As South Africa was announcing a partial finance rescue package for Zimbabwe on Wednesday, President Robert Mugabe instructed his Zanu-PF politburo to extend Operation Murambatsvina to urban suburbs. Mugabe accused his local government and security arms of ”hypocrisy” for halting the demolitions.
Local Government Minister Ignatius Chombo had called off the operation in low-density suburbs last month and gave residents a 10-day reprieve to regularise structures.
Most government ministers and MPs live in the suburbs. The police and intelligence had tipped off Mugabe that politicians had built unauthorised structures on their properties, and some were even farming with pigs in residential areas. ”Why are you not destroying your own structures,” Mugabe is alleged to have charged. ”We must not be seen to be discriminatory, we are a party for the poor, not the rich. We must have the guts to deal with all sections of society equally.”

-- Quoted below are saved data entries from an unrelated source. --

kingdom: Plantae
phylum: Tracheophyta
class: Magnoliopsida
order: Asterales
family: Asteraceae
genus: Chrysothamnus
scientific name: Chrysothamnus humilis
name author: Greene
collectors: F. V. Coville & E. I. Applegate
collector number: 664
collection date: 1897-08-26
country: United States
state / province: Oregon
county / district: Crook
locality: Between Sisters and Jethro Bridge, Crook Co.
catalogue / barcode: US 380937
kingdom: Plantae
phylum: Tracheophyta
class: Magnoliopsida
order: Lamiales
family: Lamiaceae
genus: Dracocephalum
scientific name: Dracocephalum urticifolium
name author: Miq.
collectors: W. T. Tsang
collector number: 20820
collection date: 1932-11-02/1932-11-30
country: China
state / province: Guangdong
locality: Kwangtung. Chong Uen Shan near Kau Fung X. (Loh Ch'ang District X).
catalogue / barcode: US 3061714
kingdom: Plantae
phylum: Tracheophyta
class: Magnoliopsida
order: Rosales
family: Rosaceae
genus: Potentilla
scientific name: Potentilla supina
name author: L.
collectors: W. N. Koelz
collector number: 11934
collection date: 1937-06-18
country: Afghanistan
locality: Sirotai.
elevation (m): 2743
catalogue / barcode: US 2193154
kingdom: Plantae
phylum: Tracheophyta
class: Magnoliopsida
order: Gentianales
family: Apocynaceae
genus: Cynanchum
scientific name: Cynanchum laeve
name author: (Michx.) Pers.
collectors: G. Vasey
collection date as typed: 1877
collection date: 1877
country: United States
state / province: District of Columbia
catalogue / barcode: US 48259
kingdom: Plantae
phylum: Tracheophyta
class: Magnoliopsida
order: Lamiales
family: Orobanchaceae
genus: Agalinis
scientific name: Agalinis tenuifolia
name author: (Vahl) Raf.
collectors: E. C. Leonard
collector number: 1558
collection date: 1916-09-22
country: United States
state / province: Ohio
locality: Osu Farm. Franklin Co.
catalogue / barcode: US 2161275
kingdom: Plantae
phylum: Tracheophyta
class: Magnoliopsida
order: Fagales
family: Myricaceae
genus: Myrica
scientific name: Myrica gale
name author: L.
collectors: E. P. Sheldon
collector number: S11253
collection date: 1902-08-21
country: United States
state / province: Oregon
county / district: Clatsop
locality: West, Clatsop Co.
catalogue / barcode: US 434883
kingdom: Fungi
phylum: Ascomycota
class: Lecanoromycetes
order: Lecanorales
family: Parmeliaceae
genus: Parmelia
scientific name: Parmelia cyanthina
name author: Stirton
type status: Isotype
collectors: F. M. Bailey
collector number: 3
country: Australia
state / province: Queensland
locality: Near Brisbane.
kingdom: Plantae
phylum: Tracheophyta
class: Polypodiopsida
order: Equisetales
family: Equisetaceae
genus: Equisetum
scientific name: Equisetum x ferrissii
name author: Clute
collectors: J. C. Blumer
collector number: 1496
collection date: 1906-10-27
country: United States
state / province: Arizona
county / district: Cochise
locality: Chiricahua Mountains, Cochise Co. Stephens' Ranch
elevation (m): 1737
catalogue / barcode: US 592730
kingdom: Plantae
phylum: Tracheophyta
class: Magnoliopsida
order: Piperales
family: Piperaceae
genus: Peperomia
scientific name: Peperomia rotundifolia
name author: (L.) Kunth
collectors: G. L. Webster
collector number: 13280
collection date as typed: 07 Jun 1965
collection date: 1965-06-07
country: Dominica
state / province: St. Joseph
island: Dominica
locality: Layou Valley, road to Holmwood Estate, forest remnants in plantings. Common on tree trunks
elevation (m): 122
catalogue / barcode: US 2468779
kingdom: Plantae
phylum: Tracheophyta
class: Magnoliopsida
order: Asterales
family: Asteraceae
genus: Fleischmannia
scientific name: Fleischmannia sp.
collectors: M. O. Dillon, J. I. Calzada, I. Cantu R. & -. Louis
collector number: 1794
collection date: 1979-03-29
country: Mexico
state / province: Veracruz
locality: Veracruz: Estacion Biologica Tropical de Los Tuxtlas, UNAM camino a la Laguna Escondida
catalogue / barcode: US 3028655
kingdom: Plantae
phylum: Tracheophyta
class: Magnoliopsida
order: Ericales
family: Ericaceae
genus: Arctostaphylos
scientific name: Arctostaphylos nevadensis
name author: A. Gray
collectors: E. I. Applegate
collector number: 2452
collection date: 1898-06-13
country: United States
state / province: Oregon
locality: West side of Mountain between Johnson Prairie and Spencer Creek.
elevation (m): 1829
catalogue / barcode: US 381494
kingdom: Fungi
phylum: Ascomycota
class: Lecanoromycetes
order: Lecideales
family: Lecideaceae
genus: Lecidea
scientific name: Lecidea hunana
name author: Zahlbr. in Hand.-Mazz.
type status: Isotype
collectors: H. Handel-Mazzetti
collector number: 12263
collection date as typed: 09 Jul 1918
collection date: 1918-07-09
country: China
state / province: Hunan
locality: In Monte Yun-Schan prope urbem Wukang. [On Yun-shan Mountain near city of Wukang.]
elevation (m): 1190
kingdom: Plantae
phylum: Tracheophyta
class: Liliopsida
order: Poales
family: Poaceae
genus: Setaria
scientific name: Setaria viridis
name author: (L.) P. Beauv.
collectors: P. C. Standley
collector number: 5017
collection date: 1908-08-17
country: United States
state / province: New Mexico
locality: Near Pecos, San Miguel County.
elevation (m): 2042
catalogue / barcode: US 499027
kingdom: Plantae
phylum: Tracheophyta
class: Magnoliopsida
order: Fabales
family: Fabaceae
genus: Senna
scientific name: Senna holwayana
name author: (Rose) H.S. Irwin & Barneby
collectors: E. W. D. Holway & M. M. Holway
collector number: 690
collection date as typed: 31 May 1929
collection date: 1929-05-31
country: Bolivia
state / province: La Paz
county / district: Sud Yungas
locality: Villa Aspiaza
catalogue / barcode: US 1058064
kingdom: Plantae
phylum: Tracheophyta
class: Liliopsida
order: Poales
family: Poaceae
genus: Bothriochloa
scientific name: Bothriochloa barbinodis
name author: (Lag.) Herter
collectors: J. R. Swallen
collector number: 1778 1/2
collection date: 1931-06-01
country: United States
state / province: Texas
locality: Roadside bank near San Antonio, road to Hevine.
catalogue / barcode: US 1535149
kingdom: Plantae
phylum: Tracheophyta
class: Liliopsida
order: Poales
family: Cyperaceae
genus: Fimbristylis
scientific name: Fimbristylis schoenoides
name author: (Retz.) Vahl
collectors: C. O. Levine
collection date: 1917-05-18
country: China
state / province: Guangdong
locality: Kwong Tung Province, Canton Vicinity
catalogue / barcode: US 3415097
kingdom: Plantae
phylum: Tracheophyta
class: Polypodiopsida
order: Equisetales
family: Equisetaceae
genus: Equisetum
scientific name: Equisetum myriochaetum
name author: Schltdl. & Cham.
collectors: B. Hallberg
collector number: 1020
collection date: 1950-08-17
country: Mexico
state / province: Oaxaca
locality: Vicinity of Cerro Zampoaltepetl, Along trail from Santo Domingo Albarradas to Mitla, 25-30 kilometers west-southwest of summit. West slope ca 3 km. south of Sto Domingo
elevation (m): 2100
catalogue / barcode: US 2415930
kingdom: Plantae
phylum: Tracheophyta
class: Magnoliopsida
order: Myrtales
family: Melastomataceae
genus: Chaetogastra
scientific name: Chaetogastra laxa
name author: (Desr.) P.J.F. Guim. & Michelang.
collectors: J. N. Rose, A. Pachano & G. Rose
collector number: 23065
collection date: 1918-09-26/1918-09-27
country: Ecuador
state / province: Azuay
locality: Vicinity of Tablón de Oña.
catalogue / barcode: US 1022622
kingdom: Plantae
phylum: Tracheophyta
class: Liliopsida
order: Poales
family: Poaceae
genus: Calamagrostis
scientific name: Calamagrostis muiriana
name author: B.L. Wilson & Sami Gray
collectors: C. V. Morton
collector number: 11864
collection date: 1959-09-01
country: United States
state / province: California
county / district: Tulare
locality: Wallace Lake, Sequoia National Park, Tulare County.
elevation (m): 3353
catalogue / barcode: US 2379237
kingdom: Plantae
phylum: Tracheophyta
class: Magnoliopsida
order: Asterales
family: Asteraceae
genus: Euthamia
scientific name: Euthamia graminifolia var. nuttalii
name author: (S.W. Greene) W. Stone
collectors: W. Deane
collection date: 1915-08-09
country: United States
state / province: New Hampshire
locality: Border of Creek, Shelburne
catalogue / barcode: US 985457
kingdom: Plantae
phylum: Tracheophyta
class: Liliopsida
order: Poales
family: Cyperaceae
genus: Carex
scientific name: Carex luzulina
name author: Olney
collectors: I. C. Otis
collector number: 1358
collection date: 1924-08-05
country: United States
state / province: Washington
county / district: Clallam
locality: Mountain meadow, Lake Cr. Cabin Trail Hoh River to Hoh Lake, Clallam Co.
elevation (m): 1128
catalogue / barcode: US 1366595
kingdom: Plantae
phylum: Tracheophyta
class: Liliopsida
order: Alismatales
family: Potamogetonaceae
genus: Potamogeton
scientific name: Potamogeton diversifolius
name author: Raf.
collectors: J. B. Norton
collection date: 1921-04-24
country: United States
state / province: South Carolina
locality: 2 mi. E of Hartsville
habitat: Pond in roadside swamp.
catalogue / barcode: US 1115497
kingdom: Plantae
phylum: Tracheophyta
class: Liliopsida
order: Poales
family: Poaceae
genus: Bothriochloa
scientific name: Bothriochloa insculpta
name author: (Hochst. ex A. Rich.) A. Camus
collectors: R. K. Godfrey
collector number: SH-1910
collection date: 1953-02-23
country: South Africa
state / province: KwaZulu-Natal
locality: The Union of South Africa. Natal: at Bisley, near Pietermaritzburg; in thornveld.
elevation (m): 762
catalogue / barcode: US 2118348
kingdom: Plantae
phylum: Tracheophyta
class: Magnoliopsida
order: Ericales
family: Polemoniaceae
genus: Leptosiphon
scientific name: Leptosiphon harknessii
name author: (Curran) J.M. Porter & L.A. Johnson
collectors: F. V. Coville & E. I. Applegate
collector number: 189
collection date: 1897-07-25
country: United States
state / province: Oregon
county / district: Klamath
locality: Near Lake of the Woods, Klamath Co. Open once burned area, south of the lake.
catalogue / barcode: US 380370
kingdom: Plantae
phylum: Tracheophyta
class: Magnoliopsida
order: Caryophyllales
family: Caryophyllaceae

Sources who attended the politburo briefing on Wednesday told the Mail & Guardian that Zanu-PF members were astonished by Mugabe’s tirade. ”Nobody responded. No one would certainly agree with him in light of the worldwide condemnation of the manner in which the operation was carried out in the first place.”
Mugabe left the meeting early to travel to an African Union meeting in Addis Ababa on United Nations reform.
A visibly rattled Chombo then reportedly sought the politburo’s sanction for the army, police and other government agencies to be deployed to the reconstruction of houses in informal settlements. Concerns were raised that those earmarked for the houses would be unable to afford the monthly rent payments, given the high rate of unemployment. But Chombo’s bigger headache, sources say, will be ”revisiting the demolitions in urban areas or risk the wrath of Mugabe when he returns”.
It’s also understood that Mugabe was keen to stall United Nations Secretary General Kofi Annan’s envisaged visit to the country. And, for once, there appears to be a convergence with the Movement for Democratic Change (MDC) leader Morgan Tsvangirai, who told the M&G shortly after his acquittal on a second treason charge, ”I don’t think it’s appropriate for Annan to come to Zimbabwe when he has already sent a mission.” He was, however, at odds with continued statements that historical imbalances were to blame for the country’s economic meltdown. ”My goodness, let’s be realistic, 25 years after independence is a long time to still make excuses of colonialism. It’s all about a failed leadership. When you have three to four million of your own citizens running away from political and economic hardships, you cannot blame colonialism.”
Annan described the situation in Zimbabwe as ”profoundly distressing” and urged that humanitarian relief to the country’s destitute be expedited.
The South African government too, in announcing its readiness to extend up to $150-million to help ease its neighbour’s debt woes, rallied behind the South African Council of Churches’s Operation Hope, which this week delivered 6 000 blankets and 37 tonnes of food to destitute Zimbabweans.
But their efforts have been ridiculed as pushing a political agenda in the guise of aid. Zimbabwe Minister of State Security Didymus Mutasa told ZimOnline: ”Surely we are not going to stop them … but they will not find any victims of Operation Murambatsvina.”
This week, South Africa insisted that any assistance rendered to Zimbabwe should benefit ordinary Zimbabweans. The government will, however, come under scrutiny to ensure that any economic bail-out is accompanied by political reforms, including talks between Zanu-PF and the MDC and the scrapping of repressive laws that inhibit freedom of association and expression.